Esta estampa se prolongó a lo largo del desfile castrense conmemorativo de la Independencia de México. Es, en más de un sentido, el reflejo de una nueva manera que tiene el pueblo de asumir a las fuerzas armadas.

Frente al Hemiciclo a Juárez.

“Allí quiero que vaya mi hijo”, dijo Jacinto López, con inocultable emoción cuando pasó al frente un grupo de militares en un símil de un vagón del Tren Maya. Y gritó para enfatizar: “ Ellos están haciendo esa obra”.  Una de las obras emblemáticas del presidente López Obrador. Y preguntó al reportero: “¿ Por qué crees que ellos tienen a su cargo ese gran trabajo?” Respondió de inmediato: “ Porque no roban, porque son muy eficientes. Son un orgullo”.

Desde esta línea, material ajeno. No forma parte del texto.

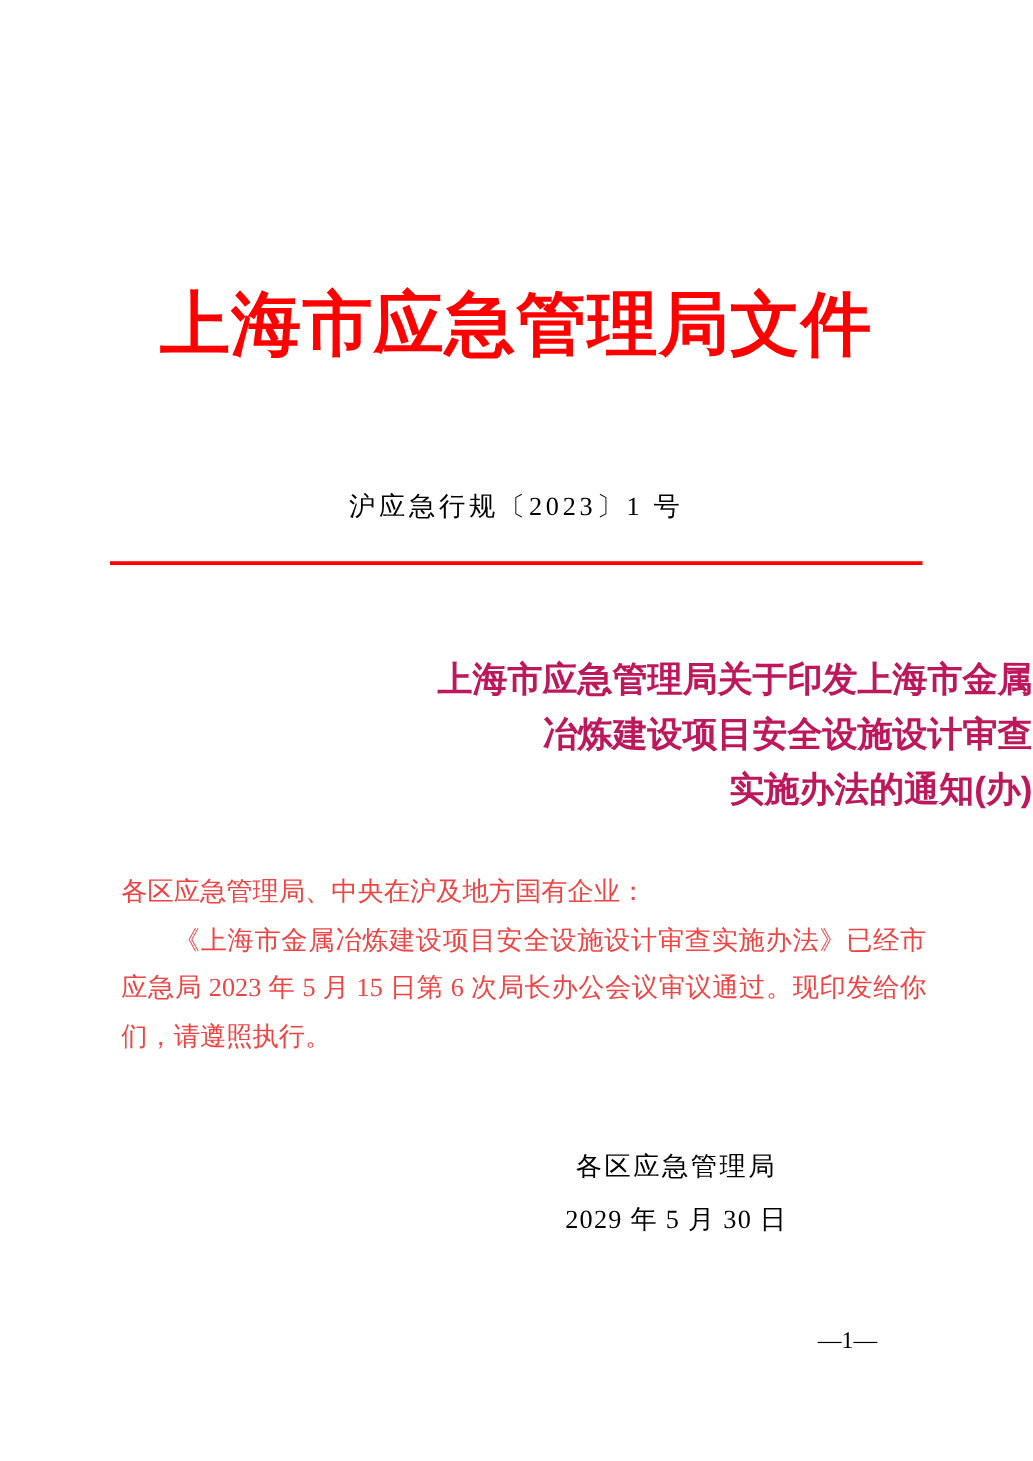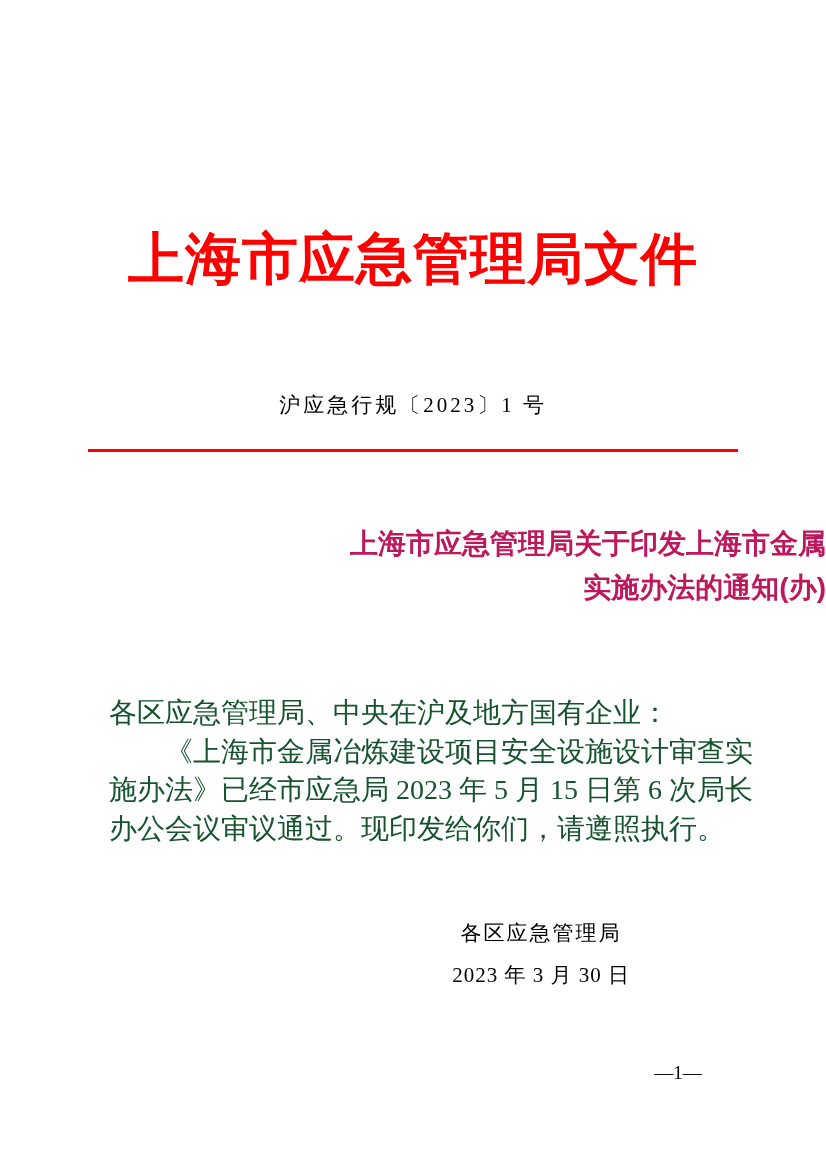"冶炼建设项目安全设施设计审查" div { html: none -> <div>冶炼建设项目安全设施设计审查</div> }
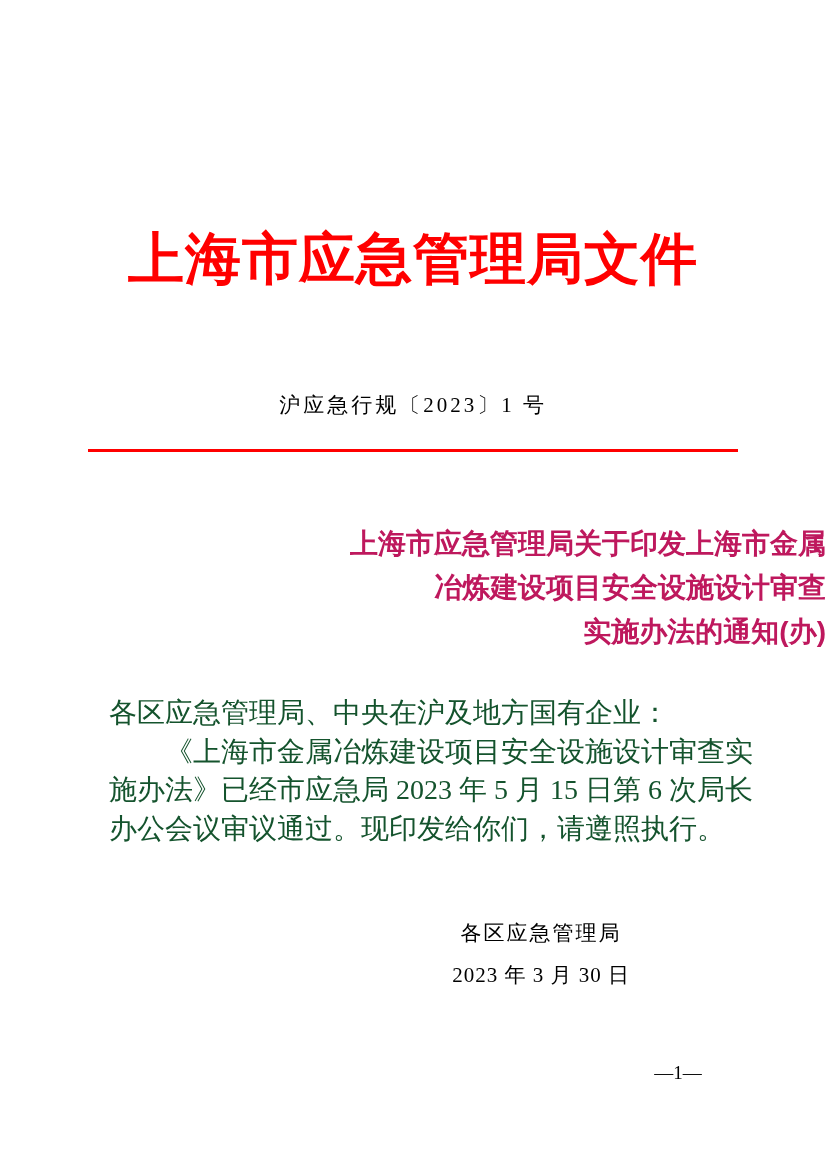"各区应急管理局、中央在沪及地方国有企业：" .body-text { color: #14532d -> #ef4444; font-size: 28px -> 21px; margin-left: 12px -> none }
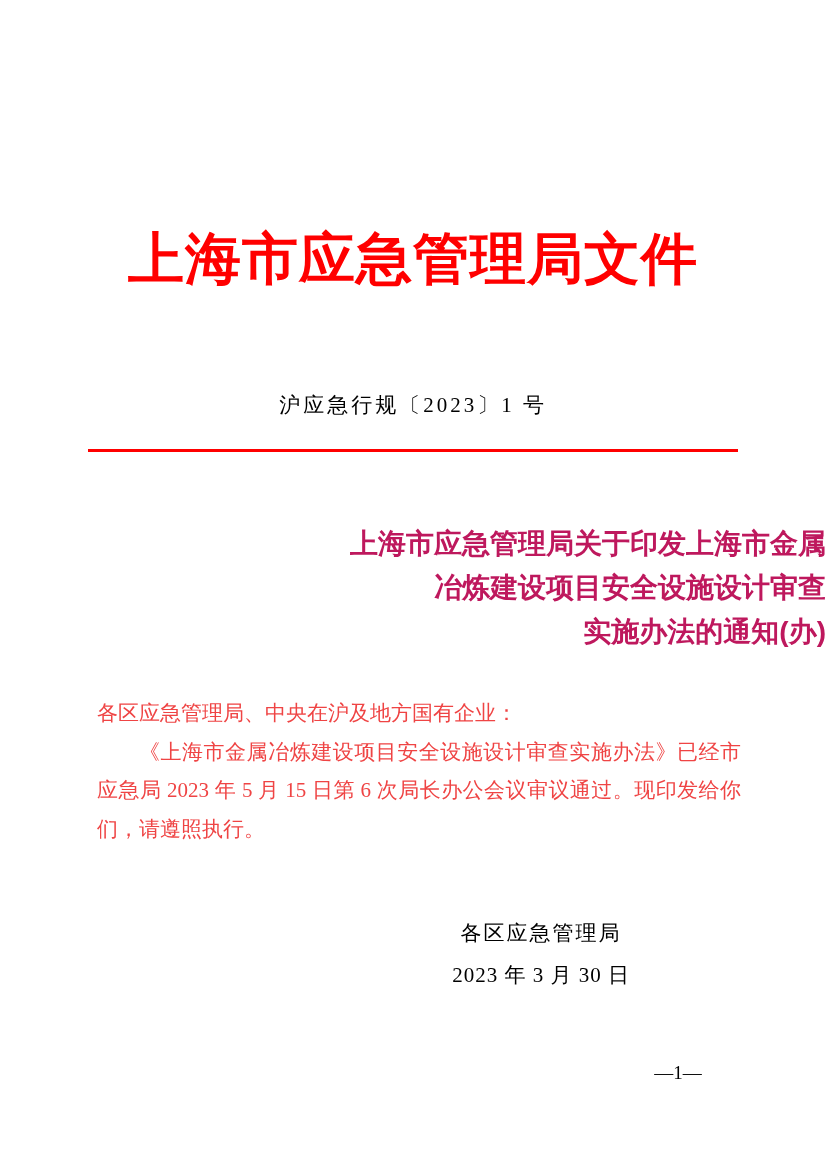"2023 年 3 月 30" div.date { text: 2023 年 3 -> 2029 年 5 }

Fundido en aquel nutrido conglomerado saltan aquellas imágenes de niños, niñas, jóvenes, adultos y mayores con rostros vehementes, con emoción hasta el delirio cuando veían el paso marcial de soldados, de marinos, de cadetes, o de camiones tipo alegóricos que transportaban algún distintivo de su labor ya fuera armamento, o aperos de su labor social en sus labores de protección civil en casos de desastre.

Alejandrita y sus “¡Viva México!”, en brazos de su madre. 

Alejandrita, de cinco años, morenita, sonriente, expresaba su sentimiento con un “¡Viva México!”, uniéndose al coro frenético de esa muchedumbre que aprovechó la efemérides para patentizar su beneplácito por la labor de los militares en estos tiempos difíciles que enfrentan al crimen organizado, armado hasta con instrumentos de fuego de la última generación.

“ A poco nos expresábamos así de miembros del ejército de otras épocas”, dijo Pedro López, de la colonia Guerrero. Y aludió a la matanza de estudiantes el 2 de octubre de 1968 en Tlatelolco, o la otra represión de estudiantes el 10 de junio de 1972 o masacres en diversas áreas de la geografía nacional, o la desaparición de los estudiantes de Ayotzinapa en donde ha sido denunciada la participación de miembros del cuartel de Iguala, Guerrero.

Padre e hijo no pierden detalle del desfile. 

“Esos militares – continuó- siguen- siguen siendo despreciables”.

López y los cientos de miles que vitorearon a los uniformados piensan ahora distinto. Ese tipo de actitudes positivas de ciudadanos con mílites se acredita en la mayor parte del país. En el norte, donde la violencia criminal ha sido de alto impacto, es contenida en buena medida por miembros de las fuerzas armadas.

Cuando militares van en labor de patrullaje en ciudades otrora controladas en alta proporción por los criminales son saludados, felicitados por los ciudadanos.

Mexicanos migrantes radicados en Estados Unidos también han percibido el cambio que han tenido las aduanas desde que son administradas por personal de la Secretaría de Marina. Lucas Cruz, un empresario oaxaqueño, radicado en Los Angeles, se dice sorprendido como las aduanas en el área de Tijuana han quedado exentas de personal corrupto.

Niña con vestido tricolor, cargada por su madre para ver el desfile. 

Cuenta que antes, en cada viaje que hacía a Tijuana, le pedían “moche” para que pudiera pasar buena parte de la paquetería que transportaba. Ahora, dice, paga lo que está establecido y con el debido recibo correspondiente.

Tributo a deportistas militares triunfadores en el extranjero.

Lo mismo pasa en la aduana de Ensenada, donde se llegaron a traficar sistemáticos y nutridos  cargamentos de droga procedentes de América del Sur. Ahora, los reportes oficiales y periodísticos dan cuenta que ese mal ha desaparecido casi en su totalidad.

Hoy, el signo de los tiempos está cambiando. Las muestras festivas, las loas, los gritos de admiración y solidarios de los mexicanos que admiraron el desfile militar es una prueba de esa nueva relación del pueblo con el pueblo uniformado.